> _Request_: From the line holding "family: Aspleniaceae" through the end of the lines, both included, switch "collectors" to "collected by" and give those lines back with nothing else changed.

[Saved data entries]
--- start ---
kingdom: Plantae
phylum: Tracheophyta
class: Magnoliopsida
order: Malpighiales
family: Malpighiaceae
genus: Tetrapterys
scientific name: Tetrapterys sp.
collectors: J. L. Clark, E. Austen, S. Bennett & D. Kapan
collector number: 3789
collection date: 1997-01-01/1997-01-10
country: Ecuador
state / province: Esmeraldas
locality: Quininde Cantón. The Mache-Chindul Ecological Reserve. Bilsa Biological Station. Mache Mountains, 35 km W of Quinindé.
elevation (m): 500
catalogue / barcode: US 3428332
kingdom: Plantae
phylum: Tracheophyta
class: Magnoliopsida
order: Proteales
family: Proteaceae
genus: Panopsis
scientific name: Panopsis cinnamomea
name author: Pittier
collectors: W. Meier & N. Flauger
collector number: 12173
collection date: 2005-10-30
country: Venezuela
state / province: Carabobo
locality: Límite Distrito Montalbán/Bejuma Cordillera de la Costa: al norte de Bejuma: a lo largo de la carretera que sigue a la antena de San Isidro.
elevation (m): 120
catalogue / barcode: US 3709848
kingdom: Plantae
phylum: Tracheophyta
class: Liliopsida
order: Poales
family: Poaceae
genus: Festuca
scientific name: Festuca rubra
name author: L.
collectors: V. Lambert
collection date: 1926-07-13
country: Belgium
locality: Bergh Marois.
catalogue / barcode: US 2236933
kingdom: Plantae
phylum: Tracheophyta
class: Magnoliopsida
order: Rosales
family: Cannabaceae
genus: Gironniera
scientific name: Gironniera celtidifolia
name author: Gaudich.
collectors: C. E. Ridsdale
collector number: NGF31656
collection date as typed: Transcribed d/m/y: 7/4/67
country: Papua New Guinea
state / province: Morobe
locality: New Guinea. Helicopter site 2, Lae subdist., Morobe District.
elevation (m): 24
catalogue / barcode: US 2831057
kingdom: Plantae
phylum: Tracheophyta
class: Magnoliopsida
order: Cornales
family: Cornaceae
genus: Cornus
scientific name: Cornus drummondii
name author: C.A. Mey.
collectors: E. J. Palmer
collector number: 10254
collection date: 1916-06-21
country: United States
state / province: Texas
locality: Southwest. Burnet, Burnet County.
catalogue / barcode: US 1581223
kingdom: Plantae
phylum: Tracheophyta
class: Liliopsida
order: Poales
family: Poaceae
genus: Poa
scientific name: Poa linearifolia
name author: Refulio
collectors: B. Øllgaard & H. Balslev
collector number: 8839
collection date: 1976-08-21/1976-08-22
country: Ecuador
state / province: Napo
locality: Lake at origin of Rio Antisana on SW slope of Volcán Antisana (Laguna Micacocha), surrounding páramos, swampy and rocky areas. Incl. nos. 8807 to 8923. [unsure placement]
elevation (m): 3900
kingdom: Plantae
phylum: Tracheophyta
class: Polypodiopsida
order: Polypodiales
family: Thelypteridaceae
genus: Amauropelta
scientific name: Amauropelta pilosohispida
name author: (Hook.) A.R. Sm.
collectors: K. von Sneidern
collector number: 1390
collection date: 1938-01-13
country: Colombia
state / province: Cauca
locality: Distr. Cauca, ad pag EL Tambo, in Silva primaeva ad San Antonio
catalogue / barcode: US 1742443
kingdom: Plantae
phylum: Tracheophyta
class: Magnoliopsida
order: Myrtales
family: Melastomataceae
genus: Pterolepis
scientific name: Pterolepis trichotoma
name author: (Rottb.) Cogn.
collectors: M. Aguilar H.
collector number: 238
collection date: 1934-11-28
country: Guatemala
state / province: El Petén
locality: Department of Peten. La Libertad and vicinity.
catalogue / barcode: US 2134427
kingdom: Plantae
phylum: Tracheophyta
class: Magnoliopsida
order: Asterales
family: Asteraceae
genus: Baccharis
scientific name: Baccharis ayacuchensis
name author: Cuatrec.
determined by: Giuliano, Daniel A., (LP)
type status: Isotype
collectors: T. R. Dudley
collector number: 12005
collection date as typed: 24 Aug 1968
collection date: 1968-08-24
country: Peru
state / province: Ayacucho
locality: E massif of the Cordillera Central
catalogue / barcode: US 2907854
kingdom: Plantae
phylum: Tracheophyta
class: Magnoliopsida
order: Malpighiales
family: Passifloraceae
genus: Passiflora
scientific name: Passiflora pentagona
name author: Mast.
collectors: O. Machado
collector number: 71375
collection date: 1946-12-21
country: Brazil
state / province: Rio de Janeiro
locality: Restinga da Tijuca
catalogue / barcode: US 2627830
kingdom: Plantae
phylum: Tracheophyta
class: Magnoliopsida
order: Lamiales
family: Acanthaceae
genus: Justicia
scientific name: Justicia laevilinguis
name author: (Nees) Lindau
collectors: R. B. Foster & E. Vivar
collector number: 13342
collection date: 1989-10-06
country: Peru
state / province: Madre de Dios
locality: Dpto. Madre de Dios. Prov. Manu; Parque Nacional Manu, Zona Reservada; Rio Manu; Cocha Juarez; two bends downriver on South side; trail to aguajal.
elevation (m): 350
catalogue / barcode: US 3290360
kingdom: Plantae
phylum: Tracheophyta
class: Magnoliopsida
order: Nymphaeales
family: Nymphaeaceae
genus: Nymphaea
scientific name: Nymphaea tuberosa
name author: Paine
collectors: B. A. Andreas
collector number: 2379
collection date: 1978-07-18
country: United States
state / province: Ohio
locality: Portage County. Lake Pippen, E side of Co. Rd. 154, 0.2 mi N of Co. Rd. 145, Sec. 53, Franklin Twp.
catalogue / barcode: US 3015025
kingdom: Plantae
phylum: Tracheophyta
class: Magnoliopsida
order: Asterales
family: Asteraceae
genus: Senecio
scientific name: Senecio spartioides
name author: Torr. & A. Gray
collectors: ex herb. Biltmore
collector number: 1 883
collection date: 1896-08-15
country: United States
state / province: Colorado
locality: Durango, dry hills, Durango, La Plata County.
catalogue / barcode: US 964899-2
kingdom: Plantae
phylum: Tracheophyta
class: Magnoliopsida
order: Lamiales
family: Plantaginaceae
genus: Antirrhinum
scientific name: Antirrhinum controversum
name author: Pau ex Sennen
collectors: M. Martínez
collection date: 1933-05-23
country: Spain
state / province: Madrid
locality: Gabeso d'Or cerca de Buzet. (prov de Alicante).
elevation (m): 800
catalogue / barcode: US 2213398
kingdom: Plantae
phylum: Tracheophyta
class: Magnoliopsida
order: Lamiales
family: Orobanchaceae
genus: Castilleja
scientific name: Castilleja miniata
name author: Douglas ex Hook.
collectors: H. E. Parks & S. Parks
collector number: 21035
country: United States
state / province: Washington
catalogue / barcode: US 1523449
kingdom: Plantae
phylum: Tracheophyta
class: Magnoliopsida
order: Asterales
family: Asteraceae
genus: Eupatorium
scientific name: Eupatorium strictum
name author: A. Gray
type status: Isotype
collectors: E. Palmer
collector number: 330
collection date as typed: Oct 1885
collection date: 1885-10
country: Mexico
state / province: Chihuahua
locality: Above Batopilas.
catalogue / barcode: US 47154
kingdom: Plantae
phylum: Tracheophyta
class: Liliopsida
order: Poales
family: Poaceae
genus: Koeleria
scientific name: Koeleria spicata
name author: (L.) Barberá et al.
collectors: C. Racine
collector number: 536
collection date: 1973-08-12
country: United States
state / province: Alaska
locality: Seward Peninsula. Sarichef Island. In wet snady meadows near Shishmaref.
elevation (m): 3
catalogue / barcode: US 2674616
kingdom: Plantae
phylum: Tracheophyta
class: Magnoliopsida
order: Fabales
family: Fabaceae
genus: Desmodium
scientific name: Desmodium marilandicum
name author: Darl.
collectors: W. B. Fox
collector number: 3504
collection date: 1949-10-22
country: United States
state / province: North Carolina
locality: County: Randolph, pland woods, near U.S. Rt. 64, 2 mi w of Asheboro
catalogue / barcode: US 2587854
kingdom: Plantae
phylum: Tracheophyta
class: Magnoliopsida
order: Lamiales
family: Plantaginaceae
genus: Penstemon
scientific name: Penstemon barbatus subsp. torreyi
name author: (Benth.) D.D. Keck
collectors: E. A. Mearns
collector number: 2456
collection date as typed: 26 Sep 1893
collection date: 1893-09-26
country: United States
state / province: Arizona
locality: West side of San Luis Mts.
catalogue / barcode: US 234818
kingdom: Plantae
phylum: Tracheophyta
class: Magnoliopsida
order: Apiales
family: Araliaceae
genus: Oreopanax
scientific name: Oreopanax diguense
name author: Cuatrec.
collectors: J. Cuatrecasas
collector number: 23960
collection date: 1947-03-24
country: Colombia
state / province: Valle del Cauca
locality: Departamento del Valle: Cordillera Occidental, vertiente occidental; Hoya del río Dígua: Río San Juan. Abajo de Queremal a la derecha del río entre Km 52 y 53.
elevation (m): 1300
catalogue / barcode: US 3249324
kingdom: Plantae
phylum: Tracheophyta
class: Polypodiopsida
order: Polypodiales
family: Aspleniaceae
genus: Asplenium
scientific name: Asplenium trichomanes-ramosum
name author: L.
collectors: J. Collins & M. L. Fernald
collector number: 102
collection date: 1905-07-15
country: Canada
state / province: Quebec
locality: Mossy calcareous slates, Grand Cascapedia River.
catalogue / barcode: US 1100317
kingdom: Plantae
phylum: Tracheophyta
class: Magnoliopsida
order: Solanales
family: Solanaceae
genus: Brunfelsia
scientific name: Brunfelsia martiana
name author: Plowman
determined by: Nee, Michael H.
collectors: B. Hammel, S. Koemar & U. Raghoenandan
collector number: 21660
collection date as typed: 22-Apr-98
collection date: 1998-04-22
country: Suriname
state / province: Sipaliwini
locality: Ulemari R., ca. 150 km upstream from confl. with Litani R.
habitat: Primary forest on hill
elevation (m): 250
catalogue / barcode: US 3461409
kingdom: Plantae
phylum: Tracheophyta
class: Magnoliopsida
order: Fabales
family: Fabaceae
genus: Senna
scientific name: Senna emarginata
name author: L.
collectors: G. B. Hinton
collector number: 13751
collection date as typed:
--- end ---
> _Written response_:
family: Aspleniaceae
genus: Asplenium
scientific name: Asplenium trichomanes-ramosum
name author: L.
collected by: J. Collins & M. L. Fernald
collector number: 102
collection date: 1905-07-15
country: Canada
state / province: Quebec
locality: Mossy calcareous slates, Grand Cascapedia River.
catalogue / barcode: US 1100317
kingdom: Plantae
phylum: Tracheophyta
class: Magnoliopsida
order: Solanales
family: Solanaceae
genus: Brunfelsia
scientific name: Brunfelsia martiana
name author: Plowman
determined by: Nee, Michael H.
collected by: B. Hammel, S. Koemar & U. Raghoenandan
collector number: 21660
collection date as typed: 22-Apr-98
collection date: 1998-04-22
country: Suriname
state / province: Sipaliwini
locality: Ulemari R., ca. 150 km upstream from confl. with Litani R.
habitat: Primary forest on hill
elevation (m): 250
catalogue / barcode: US 3461409
kingdom: Plantae
phylum: Tracheophyta
class: Magnoliopsida
order: Fabales
family: Fabaceae
genus: Senna
scientific name: Senna emarginata
name author: L.
collected by: G. B. Hinton
collector number: 13751
collection date as typed:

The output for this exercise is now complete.